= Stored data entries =
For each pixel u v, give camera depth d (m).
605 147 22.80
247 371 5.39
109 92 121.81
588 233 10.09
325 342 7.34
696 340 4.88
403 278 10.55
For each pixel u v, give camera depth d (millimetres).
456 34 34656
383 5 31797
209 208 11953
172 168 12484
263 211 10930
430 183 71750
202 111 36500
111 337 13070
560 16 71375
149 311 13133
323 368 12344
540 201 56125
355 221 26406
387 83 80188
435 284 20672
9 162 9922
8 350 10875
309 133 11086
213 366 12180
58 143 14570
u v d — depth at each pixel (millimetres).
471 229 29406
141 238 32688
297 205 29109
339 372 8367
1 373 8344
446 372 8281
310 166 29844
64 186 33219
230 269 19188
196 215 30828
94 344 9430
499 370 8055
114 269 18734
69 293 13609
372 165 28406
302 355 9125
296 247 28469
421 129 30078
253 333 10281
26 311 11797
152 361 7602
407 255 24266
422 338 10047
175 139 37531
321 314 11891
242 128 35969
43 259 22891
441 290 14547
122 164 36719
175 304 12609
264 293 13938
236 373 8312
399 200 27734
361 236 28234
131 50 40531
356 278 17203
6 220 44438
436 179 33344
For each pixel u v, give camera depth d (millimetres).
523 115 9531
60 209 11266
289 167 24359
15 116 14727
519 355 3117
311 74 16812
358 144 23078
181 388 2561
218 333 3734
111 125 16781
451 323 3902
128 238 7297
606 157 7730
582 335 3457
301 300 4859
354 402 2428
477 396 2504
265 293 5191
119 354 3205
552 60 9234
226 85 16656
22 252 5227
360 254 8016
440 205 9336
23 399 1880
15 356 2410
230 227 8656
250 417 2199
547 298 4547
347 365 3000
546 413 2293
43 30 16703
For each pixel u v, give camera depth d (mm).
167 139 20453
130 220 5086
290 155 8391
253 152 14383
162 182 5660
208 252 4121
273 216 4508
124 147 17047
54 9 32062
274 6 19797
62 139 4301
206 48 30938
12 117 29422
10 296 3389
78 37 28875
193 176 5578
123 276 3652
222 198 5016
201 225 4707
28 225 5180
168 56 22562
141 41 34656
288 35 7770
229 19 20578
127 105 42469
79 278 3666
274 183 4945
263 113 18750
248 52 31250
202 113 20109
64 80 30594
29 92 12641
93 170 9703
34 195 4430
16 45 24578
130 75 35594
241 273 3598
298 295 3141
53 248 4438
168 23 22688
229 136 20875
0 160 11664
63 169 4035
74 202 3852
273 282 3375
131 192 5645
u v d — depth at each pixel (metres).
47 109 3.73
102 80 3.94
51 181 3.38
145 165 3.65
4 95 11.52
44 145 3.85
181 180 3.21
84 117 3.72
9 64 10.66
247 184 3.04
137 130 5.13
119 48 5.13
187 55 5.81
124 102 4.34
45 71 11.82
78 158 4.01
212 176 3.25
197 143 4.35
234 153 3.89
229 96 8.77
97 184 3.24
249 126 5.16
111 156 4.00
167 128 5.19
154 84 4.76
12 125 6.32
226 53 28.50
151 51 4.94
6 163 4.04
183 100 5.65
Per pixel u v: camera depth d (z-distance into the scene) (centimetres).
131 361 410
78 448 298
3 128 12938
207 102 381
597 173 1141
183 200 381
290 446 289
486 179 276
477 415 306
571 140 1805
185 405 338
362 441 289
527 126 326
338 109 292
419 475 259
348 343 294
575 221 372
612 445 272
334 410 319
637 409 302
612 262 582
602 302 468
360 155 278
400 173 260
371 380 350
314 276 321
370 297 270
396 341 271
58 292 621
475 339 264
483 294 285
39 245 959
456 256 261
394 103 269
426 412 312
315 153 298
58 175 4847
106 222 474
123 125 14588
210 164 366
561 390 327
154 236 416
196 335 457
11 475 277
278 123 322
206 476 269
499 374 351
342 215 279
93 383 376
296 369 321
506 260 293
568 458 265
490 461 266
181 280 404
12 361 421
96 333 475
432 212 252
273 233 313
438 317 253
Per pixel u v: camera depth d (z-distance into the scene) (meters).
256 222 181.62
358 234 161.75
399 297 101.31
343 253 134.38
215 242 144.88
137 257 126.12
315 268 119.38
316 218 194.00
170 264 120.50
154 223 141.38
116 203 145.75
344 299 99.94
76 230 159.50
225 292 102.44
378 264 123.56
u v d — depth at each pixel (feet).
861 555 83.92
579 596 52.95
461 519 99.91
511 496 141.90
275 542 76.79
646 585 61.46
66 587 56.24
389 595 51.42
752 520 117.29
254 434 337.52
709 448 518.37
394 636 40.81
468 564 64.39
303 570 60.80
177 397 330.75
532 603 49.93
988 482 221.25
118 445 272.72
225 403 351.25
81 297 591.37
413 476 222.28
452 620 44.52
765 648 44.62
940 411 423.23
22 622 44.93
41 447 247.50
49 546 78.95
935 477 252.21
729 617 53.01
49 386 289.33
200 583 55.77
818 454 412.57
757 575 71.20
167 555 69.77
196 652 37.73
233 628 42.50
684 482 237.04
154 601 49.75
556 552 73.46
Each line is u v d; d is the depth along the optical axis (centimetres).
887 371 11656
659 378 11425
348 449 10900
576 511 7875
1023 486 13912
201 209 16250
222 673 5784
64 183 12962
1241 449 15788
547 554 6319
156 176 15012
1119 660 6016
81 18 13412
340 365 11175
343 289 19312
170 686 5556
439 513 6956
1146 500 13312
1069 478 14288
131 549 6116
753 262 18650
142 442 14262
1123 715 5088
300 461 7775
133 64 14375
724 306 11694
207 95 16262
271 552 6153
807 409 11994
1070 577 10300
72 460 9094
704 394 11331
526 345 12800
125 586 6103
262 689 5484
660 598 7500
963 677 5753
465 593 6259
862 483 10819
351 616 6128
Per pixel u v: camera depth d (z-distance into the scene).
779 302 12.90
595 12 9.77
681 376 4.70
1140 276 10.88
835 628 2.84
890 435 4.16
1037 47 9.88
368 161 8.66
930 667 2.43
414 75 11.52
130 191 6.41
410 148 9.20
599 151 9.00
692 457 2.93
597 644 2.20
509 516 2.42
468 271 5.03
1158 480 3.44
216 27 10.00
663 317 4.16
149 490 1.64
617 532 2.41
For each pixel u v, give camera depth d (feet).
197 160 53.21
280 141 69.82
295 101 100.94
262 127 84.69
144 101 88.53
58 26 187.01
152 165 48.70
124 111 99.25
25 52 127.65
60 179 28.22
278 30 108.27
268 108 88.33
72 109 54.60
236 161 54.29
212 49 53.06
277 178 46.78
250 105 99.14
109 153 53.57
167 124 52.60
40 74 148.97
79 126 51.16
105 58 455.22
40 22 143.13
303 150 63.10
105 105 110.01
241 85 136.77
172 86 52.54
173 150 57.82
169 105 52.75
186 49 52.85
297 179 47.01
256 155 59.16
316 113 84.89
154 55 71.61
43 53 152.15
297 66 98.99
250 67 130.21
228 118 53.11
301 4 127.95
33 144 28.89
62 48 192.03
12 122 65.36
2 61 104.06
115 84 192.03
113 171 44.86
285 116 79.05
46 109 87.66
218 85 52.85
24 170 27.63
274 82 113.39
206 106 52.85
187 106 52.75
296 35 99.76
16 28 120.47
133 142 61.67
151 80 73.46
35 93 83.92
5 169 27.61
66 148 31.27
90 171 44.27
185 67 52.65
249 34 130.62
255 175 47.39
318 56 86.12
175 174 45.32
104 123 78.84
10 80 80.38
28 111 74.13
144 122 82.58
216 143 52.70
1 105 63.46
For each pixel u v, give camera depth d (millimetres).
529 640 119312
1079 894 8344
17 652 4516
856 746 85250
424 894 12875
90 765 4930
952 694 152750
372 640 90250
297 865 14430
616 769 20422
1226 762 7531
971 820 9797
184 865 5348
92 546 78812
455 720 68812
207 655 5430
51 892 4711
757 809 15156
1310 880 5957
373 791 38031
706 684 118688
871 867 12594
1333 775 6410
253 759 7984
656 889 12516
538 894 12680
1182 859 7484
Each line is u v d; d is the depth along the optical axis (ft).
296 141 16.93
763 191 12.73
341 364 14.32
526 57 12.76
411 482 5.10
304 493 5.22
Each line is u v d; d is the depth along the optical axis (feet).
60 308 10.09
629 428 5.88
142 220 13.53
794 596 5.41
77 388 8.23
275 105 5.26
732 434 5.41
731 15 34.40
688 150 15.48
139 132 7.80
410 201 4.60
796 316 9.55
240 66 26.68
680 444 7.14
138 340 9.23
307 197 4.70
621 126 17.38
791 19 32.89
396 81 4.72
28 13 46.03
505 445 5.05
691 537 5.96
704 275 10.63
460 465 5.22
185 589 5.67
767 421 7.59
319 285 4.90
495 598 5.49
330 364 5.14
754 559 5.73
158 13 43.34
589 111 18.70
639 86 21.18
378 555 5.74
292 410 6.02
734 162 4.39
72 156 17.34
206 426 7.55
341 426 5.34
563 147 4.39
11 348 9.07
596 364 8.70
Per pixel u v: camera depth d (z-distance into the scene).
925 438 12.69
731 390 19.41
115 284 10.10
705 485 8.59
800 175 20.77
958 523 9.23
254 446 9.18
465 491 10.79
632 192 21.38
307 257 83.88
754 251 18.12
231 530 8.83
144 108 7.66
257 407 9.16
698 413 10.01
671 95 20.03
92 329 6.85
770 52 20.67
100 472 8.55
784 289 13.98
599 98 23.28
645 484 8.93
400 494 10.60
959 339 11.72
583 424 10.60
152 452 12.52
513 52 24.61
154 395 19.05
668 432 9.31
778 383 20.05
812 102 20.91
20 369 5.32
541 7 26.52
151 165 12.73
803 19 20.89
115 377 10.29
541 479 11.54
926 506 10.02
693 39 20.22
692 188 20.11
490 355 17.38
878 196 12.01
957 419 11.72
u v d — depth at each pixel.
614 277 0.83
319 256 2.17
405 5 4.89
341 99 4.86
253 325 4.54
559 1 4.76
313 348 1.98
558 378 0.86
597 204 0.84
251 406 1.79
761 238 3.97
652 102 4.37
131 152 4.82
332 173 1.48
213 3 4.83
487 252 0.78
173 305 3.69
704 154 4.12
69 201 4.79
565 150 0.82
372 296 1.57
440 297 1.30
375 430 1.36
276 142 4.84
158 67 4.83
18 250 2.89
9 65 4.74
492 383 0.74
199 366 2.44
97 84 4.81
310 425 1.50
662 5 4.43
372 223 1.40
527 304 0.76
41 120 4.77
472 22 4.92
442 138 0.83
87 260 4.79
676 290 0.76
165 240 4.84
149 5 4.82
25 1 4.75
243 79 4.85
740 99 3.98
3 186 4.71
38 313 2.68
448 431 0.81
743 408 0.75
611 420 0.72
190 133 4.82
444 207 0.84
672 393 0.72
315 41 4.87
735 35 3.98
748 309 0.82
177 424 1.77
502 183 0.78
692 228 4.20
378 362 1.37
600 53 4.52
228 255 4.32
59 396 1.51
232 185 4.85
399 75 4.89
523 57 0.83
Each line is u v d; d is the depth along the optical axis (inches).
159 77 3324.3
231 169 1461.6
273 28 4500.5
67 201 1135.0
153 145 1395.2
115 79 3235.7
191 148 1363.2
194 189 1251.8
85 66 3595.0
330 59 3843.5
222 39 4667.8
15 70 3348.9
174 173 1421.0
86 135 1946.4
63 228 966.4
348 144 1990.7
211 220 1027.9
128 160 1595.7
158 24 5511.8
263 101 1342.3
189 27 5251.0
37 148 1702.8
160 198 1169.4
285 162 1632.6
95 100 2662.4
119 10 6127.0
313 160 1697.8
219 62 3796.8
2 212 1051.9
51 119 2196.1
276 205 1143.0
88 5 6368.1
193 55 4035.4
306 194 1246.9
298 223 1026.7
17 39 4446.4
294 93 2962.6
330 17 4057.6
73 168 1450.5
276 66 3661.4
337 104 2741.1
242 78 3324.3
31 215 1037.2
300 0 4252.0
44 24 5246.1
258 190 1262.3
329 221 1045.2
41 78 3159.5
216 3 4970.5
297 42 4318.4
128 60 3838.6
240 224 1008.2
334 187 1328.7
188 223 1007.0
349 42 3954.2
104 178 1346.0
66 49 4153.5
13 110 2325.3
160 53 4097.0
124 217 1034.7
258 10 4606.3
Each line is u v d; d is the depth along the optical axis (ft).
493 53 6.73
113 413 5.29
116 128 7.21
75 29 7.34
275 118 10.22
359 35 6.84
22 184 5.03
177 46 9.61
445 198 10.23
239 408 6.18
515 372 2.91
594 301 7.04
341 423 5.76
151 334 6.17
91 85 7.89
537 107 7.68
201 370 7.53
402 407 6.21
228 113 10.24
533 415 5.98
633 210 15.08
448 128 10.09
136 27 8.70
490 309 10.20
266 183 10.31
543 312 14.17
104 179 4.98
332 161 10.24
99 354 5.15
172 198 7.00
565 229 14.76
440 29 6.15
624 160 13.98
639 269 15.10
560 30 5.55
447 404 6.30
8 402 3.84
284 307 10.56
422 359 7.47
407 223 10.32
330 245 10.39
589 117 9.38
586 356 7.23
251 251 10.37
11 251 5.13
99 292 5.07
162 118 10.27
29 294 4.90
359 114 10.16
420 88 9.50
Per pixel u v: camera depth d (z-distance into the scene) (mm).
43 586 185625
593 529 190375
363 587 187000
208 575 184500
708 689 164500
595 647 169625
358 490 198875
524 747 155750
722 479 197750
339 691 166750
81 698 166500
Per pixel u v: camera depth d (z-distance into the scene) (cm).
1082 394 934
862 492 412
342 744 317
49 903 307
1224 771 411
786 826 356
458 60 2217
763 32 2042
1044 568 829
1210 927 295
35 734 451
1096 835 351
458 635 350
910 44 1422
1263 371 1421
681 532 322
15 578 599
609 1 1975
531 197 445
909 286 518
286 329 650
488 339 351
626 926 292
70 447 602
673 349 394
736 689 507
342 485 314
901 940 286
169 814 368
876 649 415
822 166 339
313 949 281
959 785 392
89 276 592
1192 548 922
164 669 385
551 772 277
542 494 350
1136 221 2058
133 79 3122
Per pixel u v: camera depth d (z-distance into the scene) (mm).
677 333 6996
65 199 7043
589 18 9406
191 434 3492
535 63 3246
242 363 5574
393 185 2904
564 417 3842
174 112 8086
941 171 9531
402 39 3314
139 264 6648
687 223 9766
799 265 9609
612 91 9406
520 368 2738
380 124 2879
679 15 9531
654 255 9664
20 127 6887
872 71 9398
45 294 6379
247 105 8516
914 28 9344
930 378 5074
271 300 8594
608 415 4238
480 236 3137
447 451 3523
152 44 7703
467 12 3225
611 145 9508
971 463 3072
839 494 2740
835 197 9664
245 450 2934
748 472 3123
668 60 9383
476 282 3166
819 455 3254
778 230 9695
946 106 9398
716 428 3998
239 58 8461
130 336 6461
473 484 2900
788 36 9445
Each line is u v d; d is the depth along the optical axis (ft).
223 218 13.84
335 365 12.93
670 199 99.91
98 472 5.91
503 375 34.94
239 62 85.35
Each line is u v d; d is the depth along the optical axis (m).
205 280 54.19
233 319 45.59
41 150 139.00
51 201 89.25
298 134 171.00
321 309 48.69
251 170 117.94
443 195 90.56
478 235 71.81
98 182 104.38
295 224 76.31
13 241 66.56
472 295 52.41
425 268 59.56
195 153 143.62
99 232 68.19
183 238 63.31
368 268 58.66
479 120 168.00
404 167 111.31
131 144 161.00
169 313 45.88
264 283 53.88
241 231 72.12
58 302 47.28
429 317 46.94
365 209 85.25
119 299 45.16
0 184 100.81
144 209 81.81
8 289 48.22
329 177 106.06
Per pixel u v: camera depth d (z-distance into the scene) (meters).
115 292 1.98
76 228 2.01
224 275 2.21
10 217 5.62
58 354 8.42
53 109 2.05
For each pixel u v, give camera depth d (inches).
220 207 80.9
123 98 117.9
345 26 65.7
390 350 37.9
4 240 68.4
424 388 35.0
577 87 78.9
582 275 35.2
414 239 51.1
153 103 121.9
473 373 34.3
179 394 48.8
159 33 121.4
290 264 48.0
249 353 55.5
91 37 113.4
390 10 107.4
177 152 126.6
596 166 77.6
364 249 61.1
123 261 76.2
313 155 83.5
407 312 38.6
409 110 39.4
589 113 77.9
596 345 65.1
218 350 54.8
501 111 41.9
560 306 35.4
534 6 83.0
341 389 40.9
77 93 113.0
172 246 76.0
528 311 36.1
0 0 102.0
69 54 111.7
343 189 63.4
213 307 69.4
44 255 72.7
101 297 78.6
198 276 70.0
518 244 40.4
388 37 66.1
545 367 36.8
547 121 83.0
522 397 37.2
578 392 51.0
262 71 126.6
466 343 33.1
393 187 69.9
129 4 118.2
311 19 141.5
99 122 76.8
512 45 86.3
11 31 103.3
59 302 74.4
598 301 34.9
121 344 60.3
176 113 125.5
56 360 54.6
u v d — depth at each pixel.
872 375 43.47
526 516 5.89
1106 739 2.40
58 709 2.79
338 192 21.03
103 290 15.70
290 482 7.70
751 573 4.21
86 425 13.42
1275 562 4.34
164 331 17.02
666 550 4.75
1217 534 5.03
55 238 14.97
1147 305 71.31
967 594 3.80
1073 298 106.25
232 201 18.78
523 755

= What this task involves =
Only one stretch of the entries above is wanted: the lines from the one containing "467 12 3225" through the one containing "295 224 76.31". Please reproduce it exactly.

= Problem solution =
467 12 3225
611 145 9508
971 463 3072
839 494 2740
835 197 9664
245 450 2934
748 472 3123
668 60 9383
476 282 3166
819 455 3254
778 230 9695
946 106 9398
716 428 3998
239 58 8461
130 336 6461
473 484 2900
788 36 9445
Each line is u v d; d is the depth along the optical axis (ft).
223 218 13.84
335 365 12.93
670 199 99.91
98 472 5.91
503 375 34.94
239 62 85.35
Each line is u v d; d is the depth along the optical axis (m).
205 280 54.19
233 319 45.59
41 150 139.00
51 201 89.25
298 134 171.00
321 309 48.69
251 170 117.94
443 195 90.56
478 235 71.81
98 182 104.38
295 224 76.31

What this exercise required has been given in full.